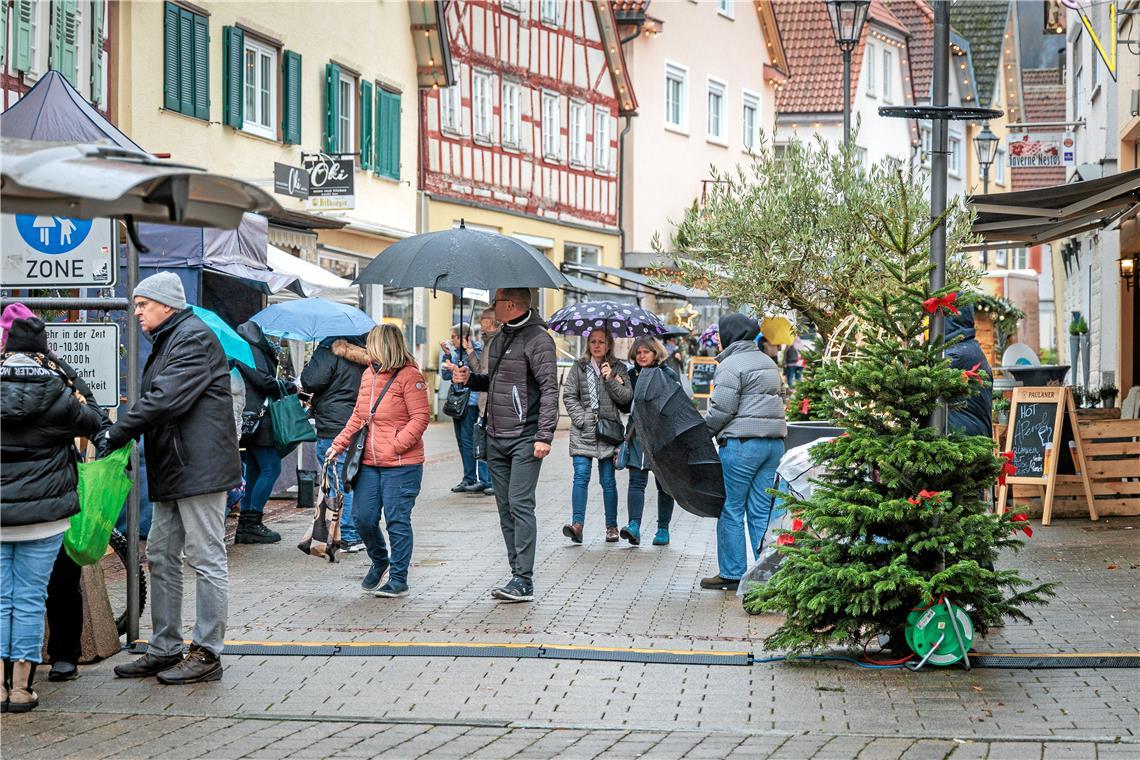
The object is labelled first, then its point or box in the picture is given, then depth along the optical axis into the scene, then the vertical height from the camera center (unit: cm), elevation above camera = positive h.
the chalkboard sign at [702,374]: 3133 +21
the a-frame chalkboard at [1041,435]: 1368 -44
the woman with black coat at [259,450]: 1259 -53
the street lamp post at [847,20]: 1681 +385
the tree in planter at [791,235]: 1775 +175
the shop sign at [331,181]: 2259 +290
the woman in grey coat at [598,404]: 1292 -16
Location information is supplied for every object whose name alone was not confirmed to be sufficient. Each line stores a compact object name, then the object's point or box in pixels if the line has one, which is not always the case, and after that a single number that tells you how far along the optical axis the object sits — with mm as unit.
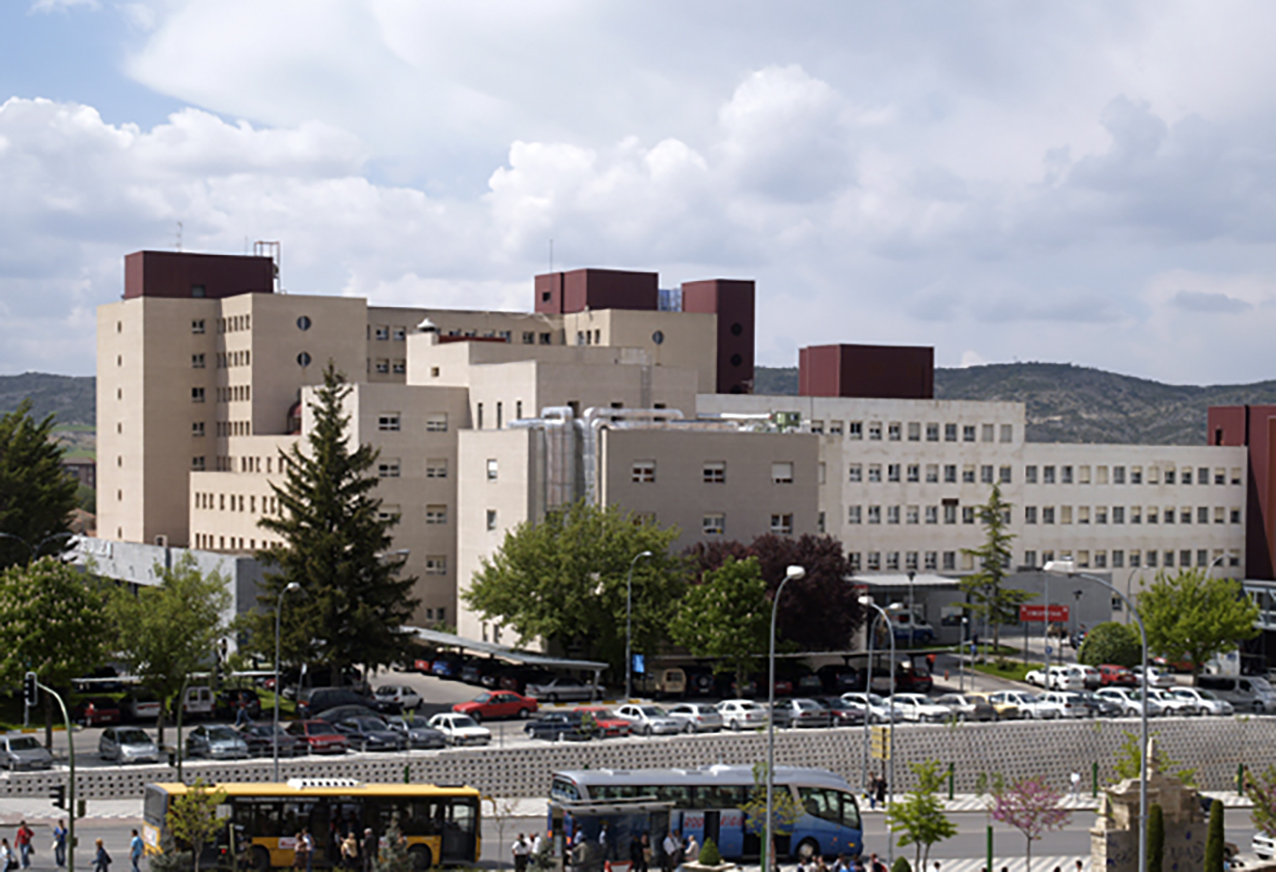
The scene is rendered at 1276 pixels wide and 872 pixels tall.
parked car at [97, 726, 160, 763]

____________

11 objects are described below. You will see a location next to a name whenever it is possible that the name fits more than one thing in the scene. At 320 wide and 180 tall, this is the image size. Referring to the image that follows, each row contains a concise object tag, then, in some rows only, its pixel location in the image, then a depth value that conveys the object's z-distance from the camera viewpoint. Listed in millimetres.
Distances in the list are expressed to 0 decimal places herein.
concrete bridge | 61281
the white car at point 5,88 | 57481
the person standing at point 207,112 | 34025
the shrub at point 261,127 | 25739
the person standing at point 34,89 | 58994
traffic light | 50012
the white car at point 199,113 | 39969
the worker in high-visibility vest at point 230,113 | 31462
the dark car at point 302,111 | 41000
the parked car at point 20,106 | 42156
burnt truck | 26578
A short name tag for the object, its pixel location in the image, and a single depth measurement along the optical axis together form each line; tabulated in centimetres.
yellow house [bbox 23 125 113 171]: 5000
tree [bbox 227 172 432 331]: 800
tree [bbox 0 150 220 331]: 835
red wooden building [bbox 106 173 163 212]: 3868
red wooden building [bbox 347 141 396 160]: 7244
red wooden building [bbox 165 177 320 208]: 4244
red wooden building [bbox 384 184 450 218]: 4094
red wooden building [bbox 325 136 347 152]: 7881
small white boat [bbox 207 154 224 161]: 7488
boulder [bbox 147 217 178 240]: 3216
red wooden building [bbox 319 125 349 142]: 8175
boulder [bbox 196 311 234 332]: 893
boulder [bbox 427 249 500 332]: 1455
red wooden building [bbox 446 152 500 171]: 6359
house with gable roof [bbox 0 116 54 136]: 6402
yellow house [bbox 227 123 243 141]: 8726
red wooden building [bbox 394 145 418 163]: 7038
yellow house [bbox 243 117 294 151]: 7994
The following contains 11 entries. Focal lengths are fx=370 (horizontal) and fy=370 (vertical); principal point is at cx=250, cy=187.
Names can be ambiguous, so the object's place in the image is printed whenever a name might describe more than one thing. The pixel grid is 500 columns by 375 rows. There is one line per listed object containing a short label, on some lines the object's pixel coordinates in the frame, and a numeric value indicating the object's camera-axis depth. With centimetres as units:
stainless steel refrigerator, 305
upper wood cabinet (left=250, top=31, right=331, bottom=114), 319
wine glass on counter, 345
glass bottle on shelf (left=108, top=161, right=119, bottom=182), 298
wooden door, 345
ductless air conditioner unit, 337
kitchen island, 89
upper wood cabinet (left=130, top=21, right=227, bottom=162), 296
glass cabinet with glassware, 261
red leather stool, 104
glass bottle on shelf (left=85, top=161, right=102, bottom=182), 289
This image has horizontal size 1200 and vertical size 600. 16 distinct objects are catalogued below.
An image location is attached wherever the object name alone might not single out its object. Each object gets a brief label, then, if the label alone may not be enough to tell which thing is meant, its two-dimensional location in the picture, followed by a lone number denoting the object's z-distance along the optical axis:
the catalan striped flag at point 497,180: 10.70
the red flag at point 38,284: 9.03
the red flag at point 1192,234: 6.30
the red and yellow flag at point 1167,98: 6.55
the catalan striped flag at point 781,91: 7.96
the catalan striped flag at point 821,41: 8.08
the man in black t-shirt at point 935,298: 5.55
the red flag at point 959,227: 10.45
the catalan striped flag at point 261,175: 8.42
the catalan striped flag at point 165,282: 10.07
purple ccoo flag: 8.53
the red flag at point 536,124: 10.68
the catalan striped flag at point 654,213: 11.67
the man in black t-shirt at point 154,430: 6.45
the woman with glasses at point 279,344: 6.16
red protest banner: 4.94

____________

- [What is being asked]: Determine how many lines in the data above contain the string "chalkboard". Give nothing except the number.

- [Exercise output]: 2